In several sample editions from Carl Maria von Weber, Antonín Dvořák, Joseph Haydn, Robert Schumann and Johann Sebastian Bach we could evolve and proof the concepts of the presentational part of the software. Each composer has its own specialities and each musicologist its own aims, so the software needs to cover a large field of editorial requirements. Working with facsimiles of the historical scores, the possibility to compare different versions on the fly and linking between text and music (currently image sections) are some of the possibilities the software provides.

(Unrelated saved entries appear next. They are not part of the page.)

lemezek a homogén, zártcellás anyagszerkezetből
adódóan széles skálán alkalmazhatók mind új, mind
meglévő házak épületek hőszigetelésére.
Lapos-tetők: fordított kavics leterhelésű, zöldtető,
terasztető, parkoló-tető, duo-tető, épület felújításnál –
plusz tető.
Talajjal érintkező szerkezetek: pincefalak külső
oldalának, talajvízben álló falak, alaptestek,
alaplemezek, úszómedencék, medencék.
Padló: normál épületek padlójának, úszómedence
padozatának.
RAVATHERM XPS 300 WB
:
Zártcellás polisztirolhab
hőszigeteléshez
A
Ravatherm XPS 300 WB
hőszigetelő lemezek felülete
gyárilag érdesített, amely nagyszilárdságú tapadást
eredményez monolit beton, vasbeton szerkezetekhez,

While these first editions were all retro-digitalized and in parts hand-made editions, the only practicable way of creating truly digital editions is working within the medium you are writing for – the digital medium. For this reason the so called Edirom Editor is in development; a workbench for editors assisting a digital workflow to create an edition and prepare it for publication. The workbench gives the possibility to organize works respectively editions with the corresponding music sources, editorial texts, historical letters and other material. Scores may be “mapped” in order to have the exact positions of e. g. measures on the image to collate sources measure-wise and to link between measures and textual annotations.
The software is written in Java integrated into an Eclipse Rich Client Platform to have a quasi platform-independent, plug-in based and thus extensible application. All data is held in XML files in a native XML database and is structured according to the TEI P5 Guidelines except the special edition structure and the music. For creating and modifying these files there is an XML editor integrated which supports a “what you see is what you mean”-view which is borrowed from the german TextGrid project. To enhance the possibilities of editorial work there will be an integration of online repositories like the person and document database of the Fachgruppe Freie Forschungsinstitute for individual research purposes and the enrichment of editions with this data.